Sebastian is a journalist/non-fiction author who has authored a bestselling book on Afghanistan, Fragmented: Twenty Years of War in Afghanistan which sold like hotcakes after 9/11. As an aside, you may be relieved if I say that Ms Gibson doesn’t preach in this story and her stance on terrorism in this story is actually very fair. She acknowledges, for example, the terrorists aren’t exclusively Middle-Eastern in origin but that’s as far as she goes since she’s definitely on the fence. Back to Sebastian, he’s a very interesting hero in the sense that he does all this daring things in his career, sleeps with beautiful and exotic women, while harboring some minor blues about his estrangement from his father. He’s a debonair hero and very much the player while remaining a nice guy as long as he’s not coming on to Clare in an embarrassingly corny manner. I like how he tries to mend the relationship with his father. This aspect of the story is very real and reveals poignant depths in both men in a light-hearted manner.

Sebastian meets Clare due to good timing. He’s back to catch up with his father after the recent passing of his mother (who was divorced from his father) has him realizing that it’s probably now or never that he and that man make peace with each other. At the same time, Clare is getting herself drunk. These two end up in a hotel room where she wakes up and thinks that they’ve had sex. Because Sebastian seems to have this lamentable instinct to act like a ridiculous fratboy around a woman, he deliberately lets her believe that they’ve done the deed. It turns out that Clare hasn’t done the deed with him so she’s not sure that she should be relieved or disappointed.

Since Sebastian is easier than 1+1 and Clare is this hot woman, by right there shouldn’t be any reason short of syphilis to prevent these two from hooking up and down and left and right. The only thing holding them back in the long run is Clare being wishy-washy. I find that I need to muster patience when it comes to dealing with Clare, especially because she’s not real and therefore I can’t put my hands around her neck and shake some sense into her. In fact, I find the “relationship” between Clare and Sebastian the dullest aspect of the story. I’m more interested in Sebastian dealing with his father and reading about Sebastian’s adventures in his career. Maybe it’s just me, but I find it hard to imagine that someone who doesn’t put down roots like Sebastian can miraculously decide that he’s in love and ready to settle down in a few pages in the last chapter for the happily ever after.
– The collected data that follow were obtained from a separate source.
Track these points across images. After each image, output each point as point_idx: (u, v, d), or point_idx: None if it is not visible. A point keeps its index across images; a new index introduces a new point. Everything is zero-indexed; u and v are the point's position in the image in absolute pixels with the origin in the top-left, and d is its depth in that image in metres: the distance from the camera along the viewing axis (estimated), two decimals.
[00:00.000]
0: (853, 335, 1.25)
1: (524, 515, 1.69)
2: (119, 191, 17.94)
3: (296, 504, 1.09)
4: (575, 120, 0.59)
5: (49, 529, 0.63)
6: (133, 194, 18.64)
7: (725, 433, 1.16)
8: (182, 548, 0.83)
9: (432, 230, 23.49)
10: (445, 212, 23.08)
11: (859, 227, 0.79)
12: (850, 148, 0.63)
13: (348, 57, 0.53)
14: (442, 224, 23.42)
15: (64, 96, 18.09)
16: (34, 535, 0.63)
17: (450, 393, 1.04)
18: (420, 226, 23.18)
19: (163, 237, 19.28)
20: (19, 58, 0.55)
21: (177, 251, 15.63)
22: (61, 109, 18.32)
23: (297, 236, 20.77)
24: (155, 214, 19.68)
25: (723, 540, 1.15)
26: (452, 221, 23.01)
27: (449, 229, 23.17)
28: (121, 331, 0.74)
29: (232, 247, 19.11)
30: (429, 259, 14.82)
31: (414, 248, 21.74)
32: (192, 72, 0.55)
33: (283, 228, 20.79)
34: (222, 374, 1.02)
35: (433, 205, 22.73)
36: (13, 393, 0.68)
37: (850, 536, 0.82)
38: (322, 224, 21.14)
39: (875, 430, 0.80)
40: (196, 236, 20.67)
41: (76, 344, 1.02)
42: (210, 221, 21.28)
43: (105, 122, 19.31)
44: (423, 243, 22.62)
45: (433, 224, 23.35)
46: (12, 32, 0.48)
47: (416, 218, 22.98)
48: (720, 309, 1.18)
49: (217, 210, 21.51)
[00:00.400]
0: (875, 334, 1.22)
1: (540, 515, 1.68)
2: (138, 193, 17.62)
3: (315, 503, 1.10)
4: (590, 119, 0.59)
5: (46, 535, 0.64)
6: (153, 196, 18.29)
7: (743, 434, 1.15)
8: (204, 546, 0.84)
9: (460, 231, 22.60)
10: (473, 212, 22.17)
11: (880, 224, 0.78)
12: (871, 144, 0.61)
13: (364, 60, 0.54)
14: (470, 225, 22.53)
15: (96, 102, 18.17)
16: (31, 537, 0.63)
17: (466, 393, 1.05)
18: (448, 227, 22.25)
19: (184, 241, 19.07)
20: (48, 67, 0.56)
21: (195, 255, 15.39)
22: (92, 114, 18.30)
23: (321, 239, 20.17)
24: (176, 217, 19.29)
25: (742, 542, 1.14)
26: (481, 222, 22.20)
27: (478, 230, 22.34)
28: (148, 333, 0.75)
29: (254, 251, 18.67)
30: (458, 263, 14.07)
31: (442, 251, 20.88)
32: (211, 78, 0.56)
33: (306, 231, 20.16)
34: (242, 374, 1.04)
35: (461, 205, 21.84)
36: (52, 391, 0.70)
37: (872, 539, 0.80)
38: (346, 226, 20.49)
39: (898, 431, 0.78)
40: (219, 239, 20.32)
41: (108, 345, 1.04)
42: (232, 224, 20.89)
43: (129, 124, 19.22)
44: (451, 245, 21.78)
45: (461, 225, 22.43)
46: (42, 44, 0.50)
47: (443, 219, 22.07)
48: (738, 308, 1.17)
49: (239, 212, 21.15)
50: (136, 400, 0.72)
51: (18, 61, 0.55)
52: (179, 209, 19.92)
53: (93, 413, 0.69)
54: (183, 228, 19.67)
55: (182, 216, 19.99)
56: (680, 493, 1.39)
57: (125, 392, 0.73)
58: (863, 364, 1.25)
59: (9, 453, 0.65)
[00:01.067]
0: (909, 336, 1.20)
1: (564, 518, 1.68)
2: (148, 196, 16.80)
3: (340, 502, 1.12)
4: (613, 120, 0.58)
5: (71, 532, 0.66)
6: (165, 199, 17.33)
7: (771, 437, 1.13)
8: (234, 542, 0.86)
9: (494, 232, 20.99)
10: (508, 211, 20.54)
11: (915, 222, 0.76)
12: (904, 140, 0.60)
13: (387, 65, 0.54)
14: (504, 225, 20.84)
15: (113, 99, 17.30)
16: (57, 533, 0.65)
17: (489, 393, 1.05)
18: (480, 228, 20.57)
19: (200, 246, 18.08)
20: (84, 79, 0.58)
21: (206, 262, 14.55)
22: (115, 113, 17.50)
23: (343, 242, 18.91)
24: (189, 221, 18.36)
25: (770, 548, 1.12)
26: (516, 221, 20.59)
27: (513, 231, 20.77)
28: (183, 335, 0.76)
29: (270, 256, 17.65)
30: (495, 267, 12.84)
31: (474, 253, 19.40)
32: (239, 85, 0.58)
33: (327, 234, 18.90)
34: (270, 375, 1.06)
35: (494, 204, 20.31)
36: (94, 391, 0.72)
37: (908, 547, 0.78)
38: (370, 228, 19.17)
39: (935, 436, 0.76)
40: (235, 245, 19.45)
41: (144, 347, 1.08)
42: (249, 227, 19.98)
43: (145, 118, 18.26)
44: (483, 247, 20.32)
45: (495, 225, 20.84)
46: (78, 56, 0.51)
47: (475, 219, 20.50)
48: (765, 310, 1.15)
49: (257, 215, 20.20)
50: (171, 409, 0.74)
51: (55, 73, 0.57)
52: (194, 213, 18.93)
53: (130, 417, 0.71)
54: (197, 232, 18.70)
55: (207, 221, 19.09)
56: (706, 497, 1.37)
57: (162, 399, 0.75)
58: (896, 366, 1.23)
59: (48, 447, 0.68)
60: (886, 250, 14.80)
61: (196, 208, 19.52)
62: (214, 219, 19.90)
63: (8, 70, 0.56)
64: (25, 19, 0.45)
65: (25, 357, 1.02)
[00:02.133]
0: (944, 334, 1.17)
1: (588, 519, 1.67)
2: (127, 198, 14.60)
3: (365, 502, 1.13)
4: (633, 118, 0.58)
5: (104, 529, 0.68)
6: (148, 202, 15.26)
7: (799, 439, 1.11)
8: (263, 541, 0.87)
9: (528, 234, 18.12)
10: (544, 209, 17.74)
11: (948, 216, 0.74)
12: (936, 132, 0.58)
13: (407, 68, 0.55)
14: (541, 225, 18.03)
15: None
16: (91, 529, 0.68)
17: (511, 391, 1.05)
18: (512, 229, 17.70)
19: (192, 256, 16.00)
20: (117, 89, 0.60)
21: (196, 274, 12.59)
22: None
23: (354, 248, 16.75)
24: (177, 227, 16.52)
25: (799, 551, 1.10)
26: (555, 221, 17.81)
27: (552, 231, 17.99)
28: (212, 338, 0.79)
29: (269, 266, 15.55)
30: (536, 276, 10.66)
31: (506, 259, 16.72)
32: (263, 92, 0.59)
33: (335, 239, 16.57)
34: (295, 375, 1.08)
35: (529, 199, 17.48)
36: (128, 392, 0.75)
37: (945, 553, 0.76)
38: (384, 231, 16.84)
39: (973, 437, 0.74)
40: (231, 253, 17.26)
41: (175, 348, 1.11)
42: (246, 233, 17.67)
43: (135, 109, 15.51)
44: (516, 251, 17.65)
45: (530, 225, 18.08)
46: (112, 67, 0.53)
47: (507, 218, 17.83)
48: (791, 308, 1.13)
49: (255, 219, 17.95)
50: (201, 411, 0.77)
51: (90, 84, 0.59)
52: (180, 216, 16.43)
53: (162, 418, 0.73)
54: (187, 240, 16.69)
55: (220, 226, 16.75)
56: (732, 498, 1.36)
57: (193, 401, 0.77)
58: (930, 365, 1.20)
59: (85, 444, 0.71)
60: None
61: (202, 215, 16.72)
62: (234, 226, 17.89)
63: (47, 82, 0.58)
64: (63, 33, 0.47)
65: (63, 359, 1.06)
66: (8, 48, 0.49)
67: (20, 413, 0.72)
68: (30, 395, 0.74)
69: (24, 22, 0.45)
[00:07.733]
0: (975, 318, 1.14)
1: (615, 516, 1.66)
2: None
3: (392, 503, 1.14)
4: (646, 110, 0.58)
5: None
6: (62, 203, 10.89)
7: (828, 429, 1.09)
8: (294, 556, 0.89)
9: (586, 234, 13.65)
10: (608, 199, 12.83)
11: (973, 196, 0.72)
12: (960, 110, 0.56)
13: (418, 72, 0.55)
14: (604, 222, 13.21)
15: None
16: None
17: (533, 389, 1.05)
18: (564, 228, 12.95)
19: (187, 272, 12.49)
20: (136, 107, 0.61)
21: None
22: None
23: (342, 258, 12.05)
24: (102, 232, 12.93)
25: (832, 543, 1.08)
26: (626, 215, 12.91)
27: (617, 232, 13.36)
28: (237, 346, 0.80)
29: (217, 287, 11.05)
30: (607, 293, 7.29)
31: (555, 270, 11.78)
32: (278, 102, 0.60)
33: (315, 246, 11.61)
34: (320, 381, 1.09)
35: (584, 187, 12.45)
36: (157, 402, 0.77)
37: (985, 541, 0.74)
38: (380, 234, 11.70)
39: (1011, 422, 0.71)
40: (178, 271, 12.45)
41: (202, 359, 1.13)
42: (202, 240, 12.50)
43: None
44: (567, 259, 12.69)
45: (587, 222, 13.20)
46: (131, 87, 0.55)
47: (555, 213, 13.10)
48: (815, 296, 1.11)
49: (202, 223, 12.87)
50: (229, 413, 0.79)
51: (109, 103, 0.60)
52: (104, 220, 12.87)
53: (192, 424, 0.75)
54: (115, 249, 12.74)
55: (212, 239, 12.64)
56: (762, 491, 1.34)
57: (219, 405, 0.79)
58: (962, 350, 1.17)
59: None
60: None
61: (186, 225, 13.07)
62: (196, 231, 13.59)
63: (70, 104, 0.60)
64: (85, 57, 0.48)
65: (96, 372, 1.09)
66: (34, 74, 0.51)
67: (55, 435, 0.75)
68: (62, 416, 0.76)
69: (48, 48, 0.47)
That is the most unrealistic aspect about an otherwise realistic male that is Sebastian and that closure to satisfy Clare’s desperate need to get married, so that she won’t be so stricken with guilt for having sex while her mother is frowning is disapproval that she ends up slashing her wrists feels like just that – a throwaway closure just to end the story with a obligatory happily ever after.

Also, I have to laugh when Clare describes in disgust her father as a serial philanderer who keeps thinking that he’s hot stuff with the ladies… because that man is who Sebastian is going to be in a few decades. How hilarious that Clare ends up marrying in a way her own father without her realizing it, just as she is so much her mother no matter how much she denies that.

On one hand, I like the hero when Ms Gibson is not trying too hard to make him come on to Clare like a horndog and I really wish he’s in a different kind of story, one with exciting adventures and daring escapades. On the other hand, there’s the heroine… I have a good time reading this book because the writing is clean but I find it very hard to believe that the romance in this story has any chance of lasting beyond a month or two. I don’t even know why this book is called I’m in No Mood for Love because Clare isn’t just in the mood for love, she’s actually rabid about the whole love and commitment thing, and acts like they are rocks of her life and she will dramatically die if she lets another man’s penis gets closer than a mile to her without him vowing eternal love and devotion to her first.

I’m in the mood for a story featuring a hero like Sebastian Vaughn. Just not this story.